Charlotte’s Web

Charlotte’s Web by E.B. White

1952

Illustrated by Garth Williams

E.B.White divided his time between New York City, where he wrote for the New Yorker, and a salt water farm in Maine, where he raised chickens, geese, sheep, and pigs.  In 1948, he published an essay, “Death of a Pig”, in the Atlantic Monthly, which told a sad tale of his unsuccessful ministrations to a sick pig.  He was unsettled by the irony of the scenario: his attempt to prevent the premature demise of a pig he was raising for eventual slaughter.  He decided to write a children’s book about a pig who is saved from the seemingly inevitable butcher’s knife, and he eventually happened upon a barn spider as the instrument of salvation.

Charlotte’s Web is an intricate book that seamlessly interweaves the human story of Fern, an eight year old girl, with the animal story of young Wilbur, the pig, and Charlotte, the wise spider.  Wilbur is saved by the carefully chosen words that his friend weaves into her web: SOME PIG, TERRIFIC, RADIANT, and HUMBLE.  She is aided, sometimes accidentally, usually begrudgingly, by Templeton, the scurrilous rat, while the stuttering geese provide the comic chorus in the background.

Charlotte’s Web is arguably the best children’s book ever written.  It has all the elements: a tight storyline that naturally overlays fantasy (talking animals and a writing spider) onto a lovingly depicted barnyard world, an assortment of nuanced and evolving characters, and an honest depiction of the loneliness of death while celebrating life, friendship, and the rhythm of nature.  E.B. White was a consummate literary craftsman (he co-wrote The Elements of Style) and few have matched his ease and clarity of style, or his simple honesty.

E.B.White’s lack of pretence is apparent in his sound recording for the audiobook version of Charlotte’s Web.
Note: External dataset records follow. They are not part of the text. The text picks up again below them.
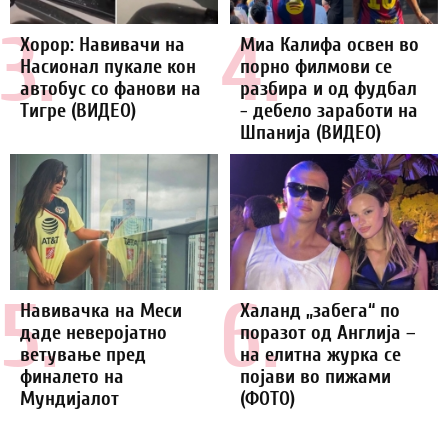
3.
4.
Хорор: Навивачи на
Миа Калифа освен во
Насионал пукале кон
порно филмови се
автобус со фанови на
разбира и од фудбал
Тигре (ВИДЕО)
- дебело заработи на
Шпанија (ВИДЕО)
5.
6.
Навивачка на Меси
Халанд „забега“ по
даде неверојатно
поразот од Англија –
ветување пред
на елитна журка се
финалето на
појави во пижами
Мундијалот
(ФОТО)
Dissatisfied with the reading by a professional actress, he chose to do a simple reading himself with his “famous monotone”.  “I think a book is better read the way my father used to read books to me – without drama.  He just read the words, beginning with the seductive phrase “Chapter One”, and I supplied my own dramatization.”  He recorded the book, not in a sound studio, but in a friend’s living room, and he had to pause whenever a car drove by.  He also recorded The Trumpet of the Swan, his third and final children’s book, and it is a pleasure to hear him read both stories.

Aside:  Garth Williams illustrated both Charlotte’s Web and the earlier Stuart Little.  His early renditions of Charlotte featured a woman’s face.  E.B.White, distressed, referred Williams to several arachnid natural histories.  Fortunately, White prevailed.